The Agent class is the base class for all AI agents in Neurenix. It provides a foundation for implementing various types of agents, such as:
  • Reinforcement learning agents
  • Autonomous agents
  • Goal-driven agents
  • Custom intelligent agents
Key Features:
  • Act based on observations
  • Learn from experience
  • Save and load agent state
  • Reset functionality for episodes

Environment

The Environment class defines the world in which agents operate.
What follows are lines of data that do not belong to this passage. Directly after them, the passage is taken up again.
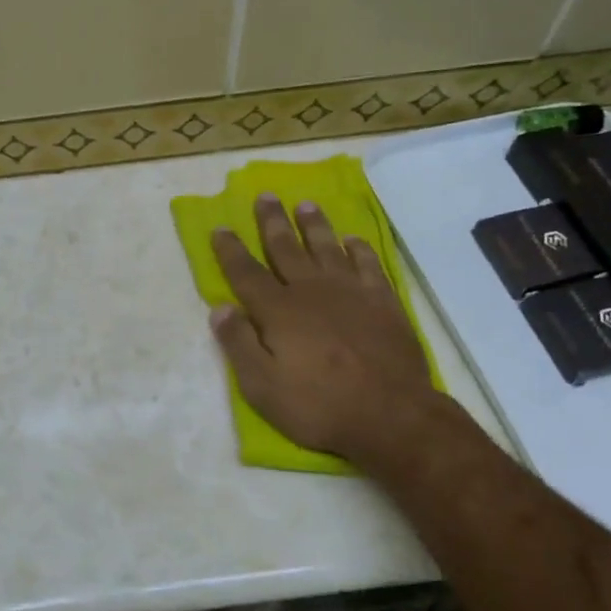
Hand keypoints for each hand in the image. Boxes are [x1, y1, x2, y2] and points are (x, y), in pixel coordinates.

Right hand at [210, 194, 439, 464]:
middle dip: (272, 221)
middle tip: (265, 195)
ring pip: (327, 247)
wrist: (391, 415)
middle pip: (286, 248)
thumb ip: (238, 344)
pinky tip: (353, 240)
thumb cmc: (318, 405)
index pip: (246, 273)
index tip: (220, 228)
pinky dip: (359, 249)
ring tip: (305, 205)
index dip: (230, 250)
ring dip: (314, 225)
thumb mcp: (261, 386)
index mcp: (278, 311)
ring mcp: (351, 292)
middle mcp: (311, 291)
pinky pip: (368, 264)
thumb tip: (220, 308)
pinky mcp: (383, 301)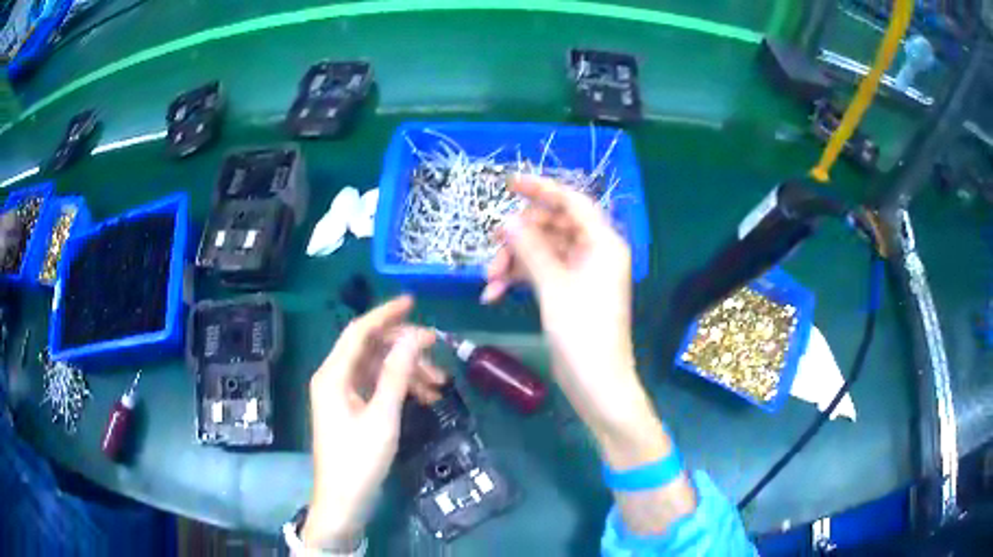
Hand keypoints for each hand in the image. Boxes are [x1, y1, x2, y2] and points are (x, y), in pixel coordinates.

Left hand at [304, 297, 443, 549]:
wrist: (343, 501)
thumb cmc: (359, 460)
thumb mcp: (383, 416)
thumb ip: (397, 374)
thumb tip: (416, 336)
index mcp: (333, 375)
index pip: (359, 331)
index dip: (385, 314)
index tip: (414, 302)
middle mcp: (334, 378)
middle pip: (370, 349)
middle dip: (404, 349)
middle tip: (437, 352)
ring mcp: (342, 394)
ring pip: (377, 368)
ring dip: (407, 371)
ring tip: (439, 384)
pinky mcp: (351, 409)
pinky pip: (377, 387)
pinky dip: (400, 388)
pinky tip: (425, 398)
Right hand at [482, 176, 665, 467]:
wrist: (597, 385)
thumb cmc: (583, 334)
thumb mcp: (553, 287)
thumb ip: (530, 249)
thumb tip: (507, 221)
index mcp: (603, 243)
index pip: (571, 201)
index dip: (541, 189)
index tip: (508, 183)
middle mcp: (595, 252)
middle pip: (552, 226)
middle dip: (519, 238)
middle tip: (492, 253)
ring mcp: (582, 273)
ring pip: (542, 251)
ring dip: (513, 262)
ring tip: (489, 283)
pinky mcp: (570, 292)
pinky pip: (542, 273)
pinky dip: (519, 280)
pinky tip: (494, 295)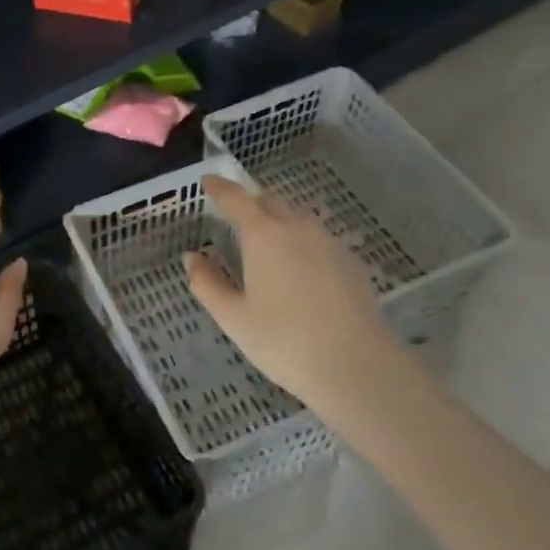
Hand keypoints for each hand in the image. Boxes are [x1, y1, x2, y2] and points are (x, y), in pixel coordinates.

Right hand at [183, 175, 407, 427]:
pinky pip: (318, 240)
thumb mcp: (234, 318)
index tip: (208, 181)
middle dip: (250, 203)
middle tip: (234, 217)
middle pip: (270, 201)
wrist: (357, 367)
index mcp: (264, 236)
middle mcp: (298, 228)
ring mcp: (329, 243)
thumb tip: (192, 257)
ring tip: (265, 246)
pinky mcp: (351, 262)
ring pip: (297, 219)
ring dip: (277, 222)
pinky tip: (298, 271)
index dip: (220, 187)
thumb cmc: (285, 342)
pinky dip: (300, 243)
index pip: (237, 199)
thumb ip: (207, 283)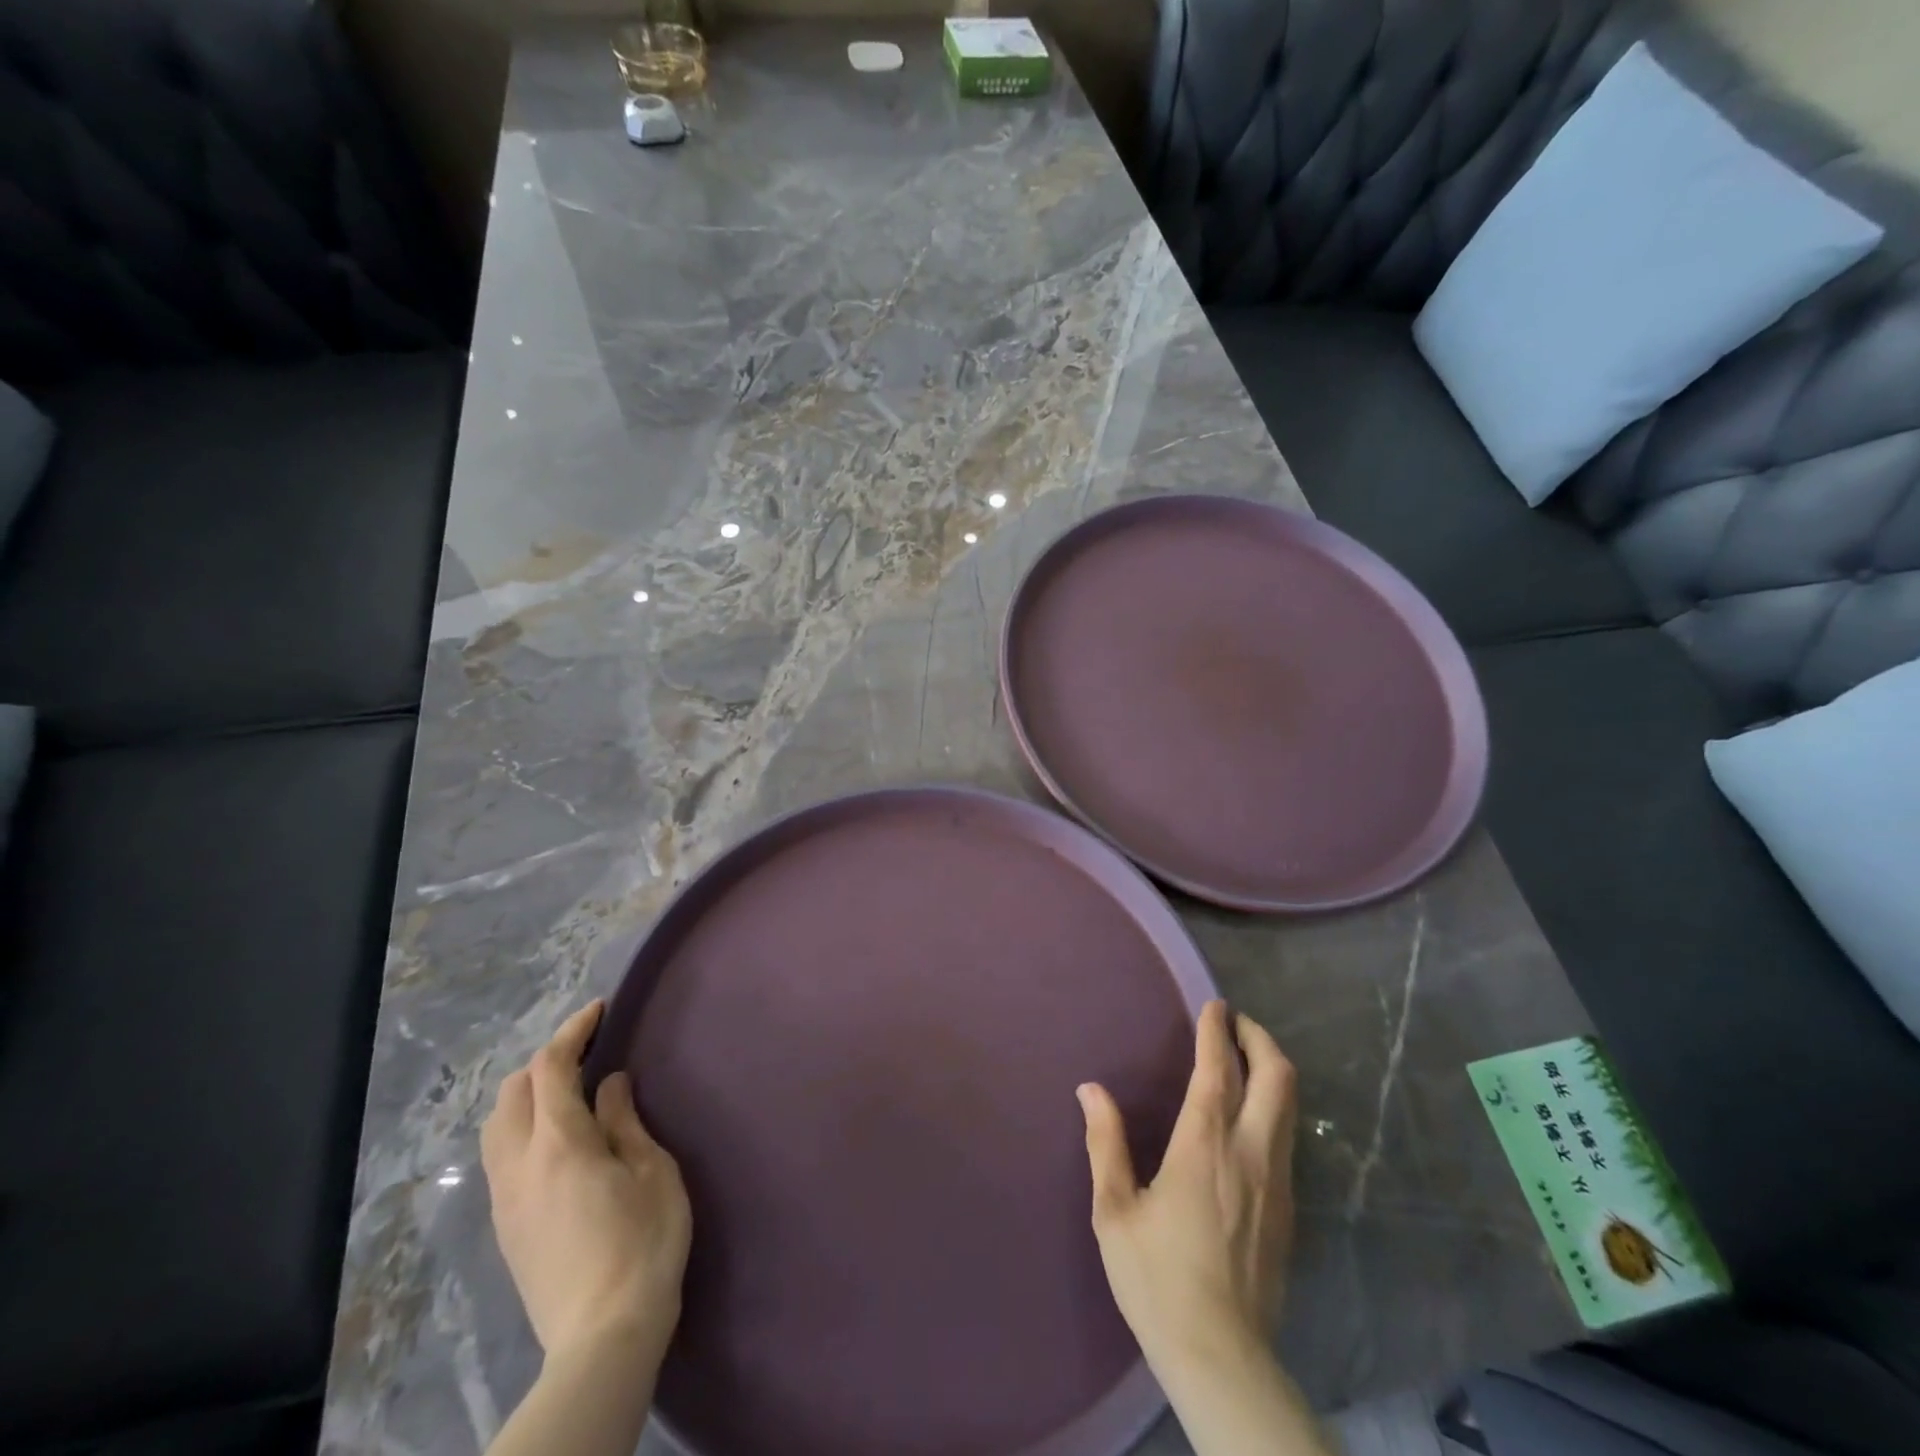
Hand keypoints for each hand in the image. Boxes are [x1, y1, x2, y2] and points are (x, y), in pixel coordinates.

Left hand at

It:
  • Provides observations to agents
  • Processes agent actions
  • Manages environment state
  • Supports agent registration

MultiAgent

The MultiAgent class coordinates multiple agents in a shared environment, enabling:
  • Multi-agent interactions
  • Shared environment coordination
  • Step-based simulation
  • Agent management (add/remove)

Quick Start

from neurenix.agent import Agent, Environment, MultiAgent

# Create a custom agent
class MyAgent(Agent):
    def act(self, observation):
        # Implement action selection logic
        return action
    
    def learn(self, experience):
        # Implement learning logic
        pass

# Create a custom environment
class MyEnvironment(Environment):
    def step(self, actions):
        # Process actions and return results
        return {
            "rewards": rewards,
            "done": done,
            "info": info
        }
    
    def observe(self, agent):
        # Return observation for agent
        return observation

# Create and use agents
agent = MyAgent(name="agent-1")
env = MyEnvironment()

# Get observation and act
observation = env.observe(agent)
action = agent.act(observation)

Architecture

The agent system follows a clean, modular architecture:
Agent → act(observation) → Action

learn(experience)

Updated Agent

Environment → step(actions) → Results (rewards, done, info)
            → observe(agent) → Observation

MultiAgent → coordinates → Multiple Agents + Environment

Common Use Cases

Reinforcement Learning

Build RL agents that learn from rewards:
class RLAgent(Agent):
    def __init__(self, name=None):
        super().__init__(name)
        self.policy = None  # Your policy network
        self.value = None   # Your value network
    
    def act(self, observation):
        # Use policy to select action
        return self.policy.forward(observation)
    
    def learn(self, experience):
        # Update policy based on experience
        state, action, reward, next_state = experience
        # Your learning algorithm (PPO, DQN, etc.)

Multi-Agent Systems

Coordinate multiple agents in a shared environment:
agents = [MyAgent(f"agent-{i}") for i in range(5)]
env = MyEnvironment()
mas = MultiAgent(agents, env)

# Run simulation
observations = mas.reset()
for step in range(1000):
    results = mas.step()
    if results["done"]:
        break

Autonomous Agents

Create goal-driven autonomous agents:
class AutonomousAgent(Agent):
    def __init__(self, goal, name=None):
        super().__init__(name)
        self.goal = goal
    
    def act(self, observation):
        # Plan actions based on goal
        return self.plan_action(observation, self.goal)

Next Steps

Single Agent

Learn how to create and customize individual agents

Multi-Agent

Build multi-agent systems and coordinate agents

Environments

Create custom environments for your agents

Import Reference

from neurenix.agent import Agent, Environment, MultiAgent
All agent components are available from the neurenix.agent module.